§ Esplora il materiale
A. Nel testo sui negoziati di Cipro, a quale società di consulenza la Banca Centrale di Cipro ha affidato una contro-stima?
B. Stabilisci se ciascuna affermazione concorda con il testo sui negoziati di Cipro, rispondendo sì o no e citando le parole del testo che lo decidono: (i) Mosca ha accettato di spostare il saldo del prestito dal 2016 al 2021; (ii) la Pimco ha basato i propri calcoli sugli scenari più favorevoli; (iii) i media tedeschi descrivono Nicosia come un partner economico affidabile.

§ Testo da analizzare
◆ ◆ ◆ ◆
La seconda strategia di negoziazione con la troika ha fatto leva sulla metodologia usata dalla Pimco per definire le cifre della ricapitalizzazione e del bailout. Esponenti del governo greco-cipriota hanno sottolineato che la società di consulenza ha preso in considerazione nei propri calcoli i peggiori scenari possibili, giungendo a somme ingiustificatamente alte. Una seconda società di consulenza, la Black Rock, ha ricevuto dalla Banca Centrale di Cipro l’incarico di effettuare una contro-stima. La controversia dei numeri continua.

Infine, la terza linea argomentativa – seguita anche dal ministro Shiarly – è incentrata sia sulla consapevolezza dei propri oneri e l’assunzione di responsabilità davanti alla troika, che sulla ragionevole richiesta di dilazionare i tempi di restituzione del prestito. Intanto Mosca, da cui Nicosia ha già ricevuto 2,5 miliardi di euro nel 2011, ha accettato un’estensione del saldo dal 2016 al 2021. Una logica simile potrebbe essere adottata anche nei negoziati con l’UE e il Fondo Monetario Internazionale.

Attriti con la Germania

Nel tentativo di ottenere il prestito di cui ha bisogno, la Repubblica di Cipro è ostacolata dalla Germania. Dal mese scorso i media tedeschi presentano Nicosia come partner economico inaffidabile, dando eco ad indiscrezioni relative alla scarsa trasparenza del sistema bancario greco-cipriota e al rischio che possa ancora offrire ampie opportunità di riciclaggio.
◆ ◆ ◆ ◆
§ Voci fornite
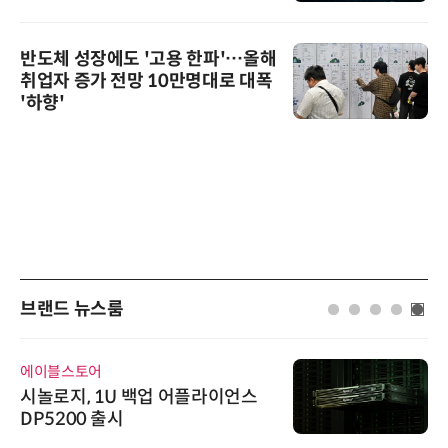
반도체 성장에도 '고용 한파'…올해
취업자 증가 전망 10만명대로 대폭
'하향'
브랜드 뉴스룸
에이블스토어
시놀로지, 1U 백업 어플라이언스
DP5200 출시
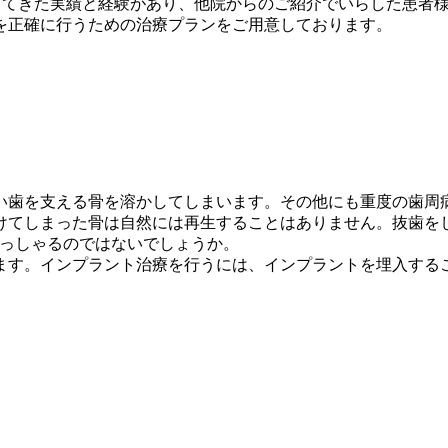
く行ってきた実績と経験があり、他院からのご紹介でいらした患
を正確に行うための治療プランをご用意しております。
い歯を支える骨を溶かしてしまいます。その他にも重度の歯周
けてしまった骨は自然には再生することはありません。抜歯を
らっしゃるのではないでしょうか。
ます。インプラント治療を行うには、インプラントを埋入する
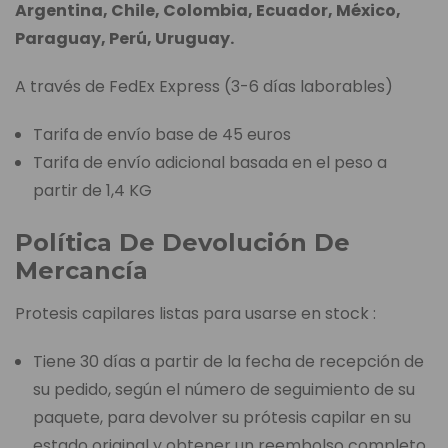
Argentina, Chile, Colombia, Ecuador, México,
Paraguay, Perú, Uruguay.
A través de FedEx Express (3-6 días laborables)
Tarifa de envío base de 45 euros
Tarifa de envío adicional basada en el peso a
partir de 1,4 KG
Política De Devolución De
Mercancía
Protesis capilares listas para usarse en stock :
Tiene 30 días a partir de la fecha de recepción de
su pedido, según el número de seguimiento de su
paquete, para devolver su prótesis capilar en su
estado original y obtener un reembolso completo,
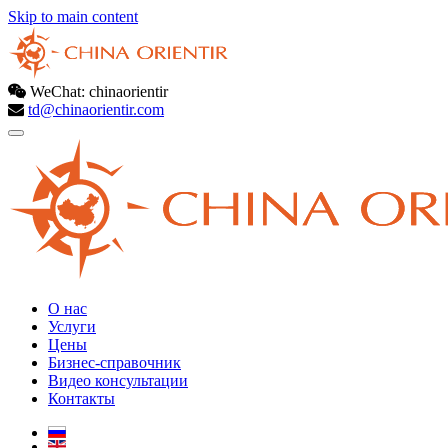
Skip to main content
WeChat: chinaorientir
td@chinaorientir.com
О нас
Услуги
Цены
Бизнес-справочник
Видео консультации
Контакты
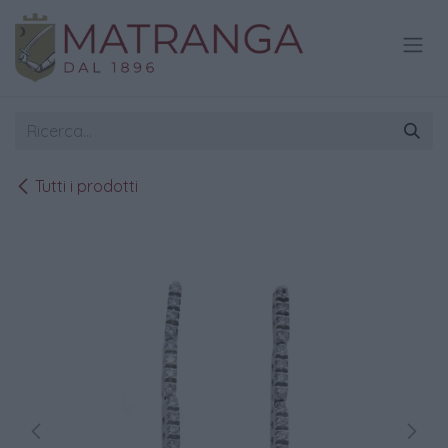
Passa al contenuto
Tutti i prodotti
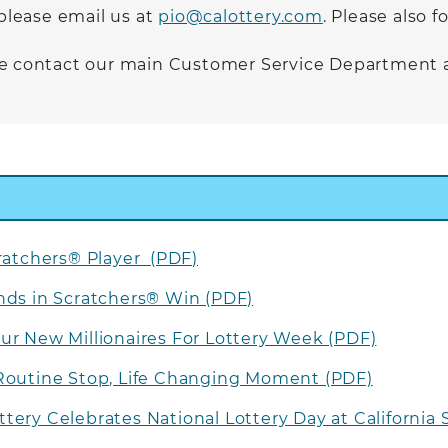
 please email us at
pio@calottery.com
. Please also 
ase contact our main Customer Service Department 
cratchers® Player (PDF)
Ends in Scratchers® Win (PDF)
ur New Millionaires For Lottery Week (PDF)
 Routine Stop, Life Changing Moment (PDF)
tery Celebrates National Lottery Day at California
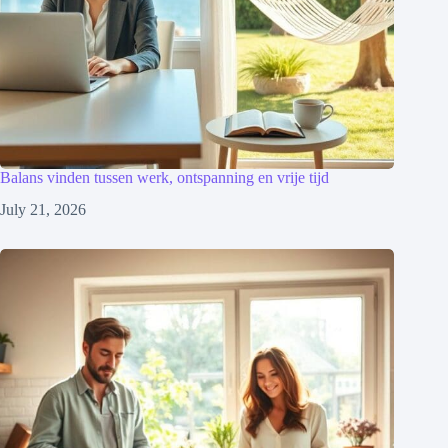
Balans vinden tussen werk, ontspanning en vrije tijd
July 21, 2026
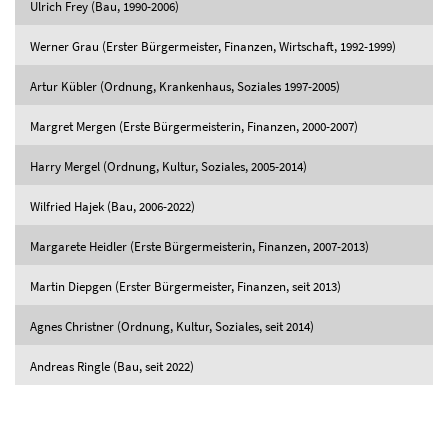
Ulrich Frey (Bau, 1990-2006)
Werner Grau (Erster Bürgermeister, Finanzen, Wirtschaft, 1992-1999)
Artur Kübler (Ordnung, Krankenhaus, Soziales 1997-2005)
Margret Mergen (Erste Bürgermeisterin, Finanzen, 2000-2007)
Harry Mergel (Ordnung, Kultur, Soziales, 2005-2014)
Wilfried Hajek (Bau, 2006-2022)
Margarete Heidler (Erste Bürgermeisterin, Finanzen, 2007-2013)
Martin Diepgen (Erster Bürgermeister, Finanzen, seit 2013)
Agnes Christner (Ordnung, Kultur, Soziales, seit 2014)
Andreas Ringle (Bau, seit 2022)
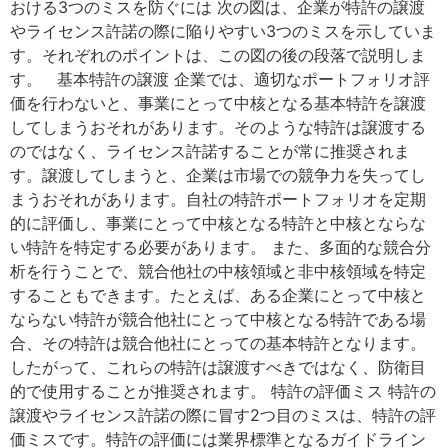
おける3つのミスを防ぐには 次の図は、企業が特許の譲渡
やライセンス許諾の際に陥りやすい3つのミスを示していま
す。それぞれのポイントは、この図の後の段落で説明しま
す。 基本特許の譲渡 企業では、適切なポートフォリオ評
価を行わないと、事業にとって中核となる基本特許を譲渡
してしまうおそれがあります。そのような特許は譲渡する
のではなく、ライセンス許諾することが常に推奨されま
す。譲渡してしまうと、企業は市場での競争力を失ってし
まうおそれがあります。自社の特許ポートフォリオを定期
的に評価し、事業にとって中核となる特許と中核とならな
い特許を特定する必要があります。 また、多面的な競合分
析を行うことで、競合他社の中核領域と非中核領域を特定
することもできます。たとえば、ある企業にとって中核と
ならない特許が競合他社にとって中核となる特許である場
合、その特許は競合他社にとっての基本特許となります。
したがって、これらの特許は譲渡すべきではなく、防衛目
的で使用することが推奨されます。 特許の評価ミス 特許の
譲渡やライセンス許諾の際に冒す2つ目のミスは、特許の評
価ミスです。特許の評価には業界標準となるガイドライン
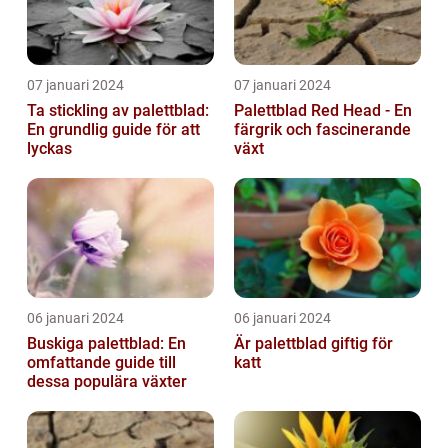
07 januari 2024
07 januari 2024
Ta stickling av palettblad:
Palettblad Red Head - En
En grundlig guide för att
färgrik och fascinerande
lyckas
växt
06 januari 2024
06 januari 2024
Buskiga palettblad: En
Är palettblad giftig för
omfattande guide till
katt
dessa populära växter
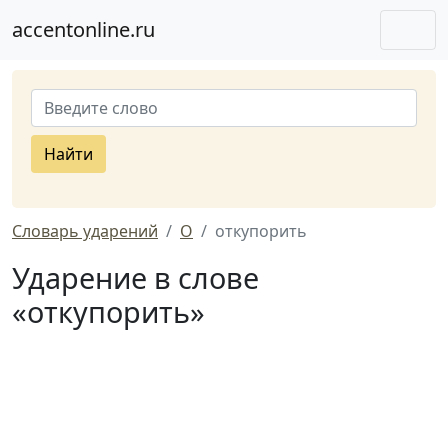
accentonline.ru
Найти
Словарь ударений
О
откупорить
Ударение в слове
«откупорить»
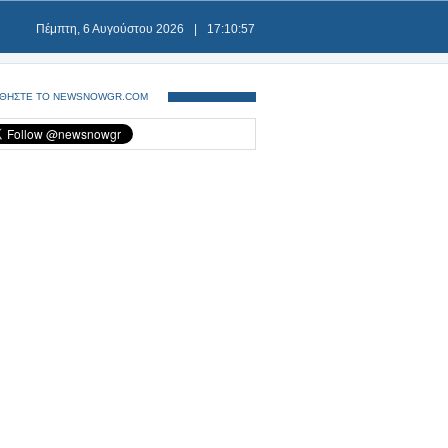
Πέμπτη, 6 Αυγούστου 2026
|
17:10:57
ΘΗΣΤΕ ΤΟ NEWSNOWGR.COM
◆ ◆ ◆ ◆
§ Risposte ai compiti
A. Alla Black Rock.

B.
(i) Sì: "ha accettato un’estensione del saldo dal 2016 al 2021".
(ii) No: "ha preso in considerazione nei propri calcoli i peggiori scenari possibili".
(iii) No: "presentano Nicosia come partner economico inaffidabile".